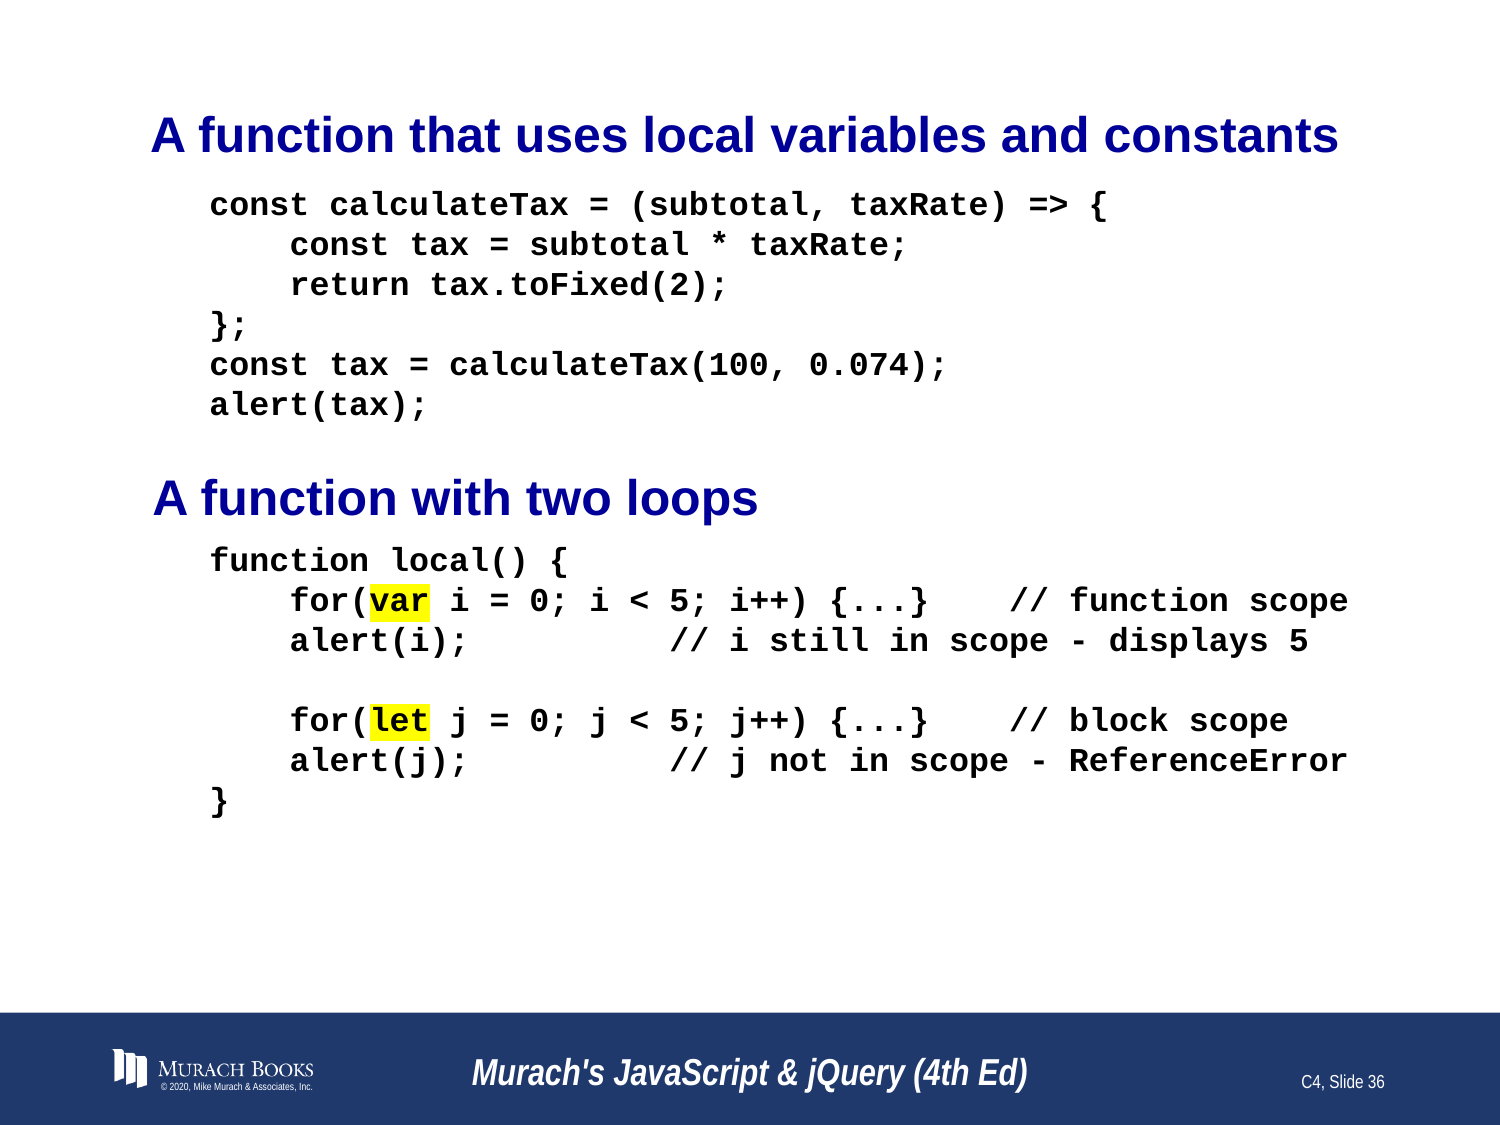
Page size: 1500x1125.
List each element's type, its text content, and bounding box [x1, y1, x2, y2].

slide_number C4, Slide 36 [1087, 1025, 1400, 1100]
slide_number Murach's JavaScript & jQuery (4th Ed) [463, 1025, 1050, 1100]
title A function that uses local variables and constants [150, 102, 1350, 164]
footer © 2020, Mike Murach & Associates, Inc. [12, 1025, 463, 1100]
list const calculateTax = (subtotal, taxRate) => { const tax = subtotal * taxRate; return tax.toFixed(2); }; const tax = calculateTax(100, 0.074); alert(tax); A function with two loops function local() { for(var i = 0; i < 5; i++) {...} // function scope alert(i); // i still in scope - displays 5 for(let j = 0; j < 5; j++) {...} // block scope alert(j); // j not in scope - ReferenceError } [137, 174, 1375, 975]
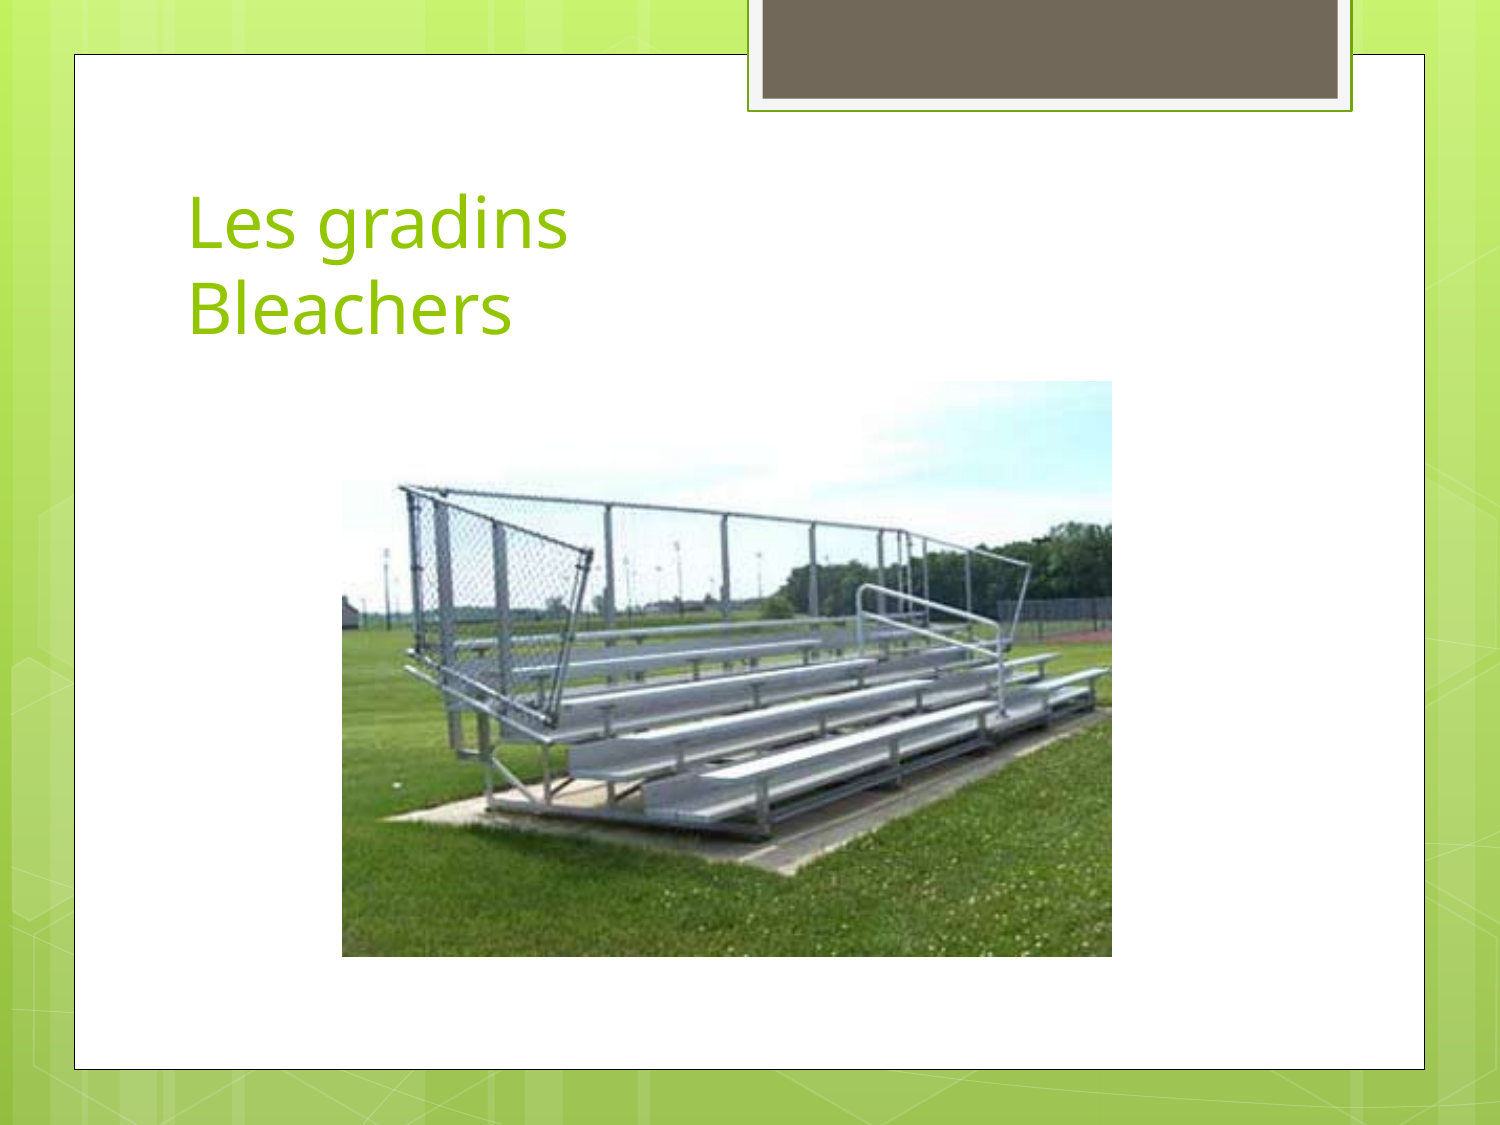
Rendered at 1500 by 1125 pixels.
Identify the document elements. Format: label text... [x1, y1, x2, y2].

________________

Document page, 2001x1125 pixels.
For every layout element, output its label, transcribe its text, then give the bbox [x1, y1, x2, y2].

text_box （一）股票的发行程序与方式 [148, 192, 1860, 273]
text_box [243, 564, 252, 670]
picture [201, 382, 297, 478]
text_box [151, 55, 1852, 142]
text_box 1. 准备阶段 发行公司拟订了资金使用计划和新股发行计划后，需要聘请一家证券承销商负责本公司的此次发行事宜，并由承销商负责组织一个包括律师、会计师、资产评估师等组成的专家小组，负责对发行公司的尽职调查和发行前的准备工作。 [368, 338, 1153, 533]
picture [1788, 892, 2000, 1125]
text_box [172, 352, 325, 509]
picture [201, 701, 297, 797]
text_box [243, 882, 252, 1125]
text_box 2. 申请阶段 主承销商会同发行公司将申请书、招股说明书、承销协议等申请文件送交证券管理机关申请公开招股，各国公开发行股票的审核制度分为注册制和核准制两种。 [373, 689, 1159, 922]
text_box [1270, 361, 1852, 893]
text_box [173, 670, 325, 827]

________________

# What to produce
Every line above holding the string "pixels" should be listed.

# Your response
Rendered at 1500 by 1125 pixels.
Document page, 2001x1125 pixels.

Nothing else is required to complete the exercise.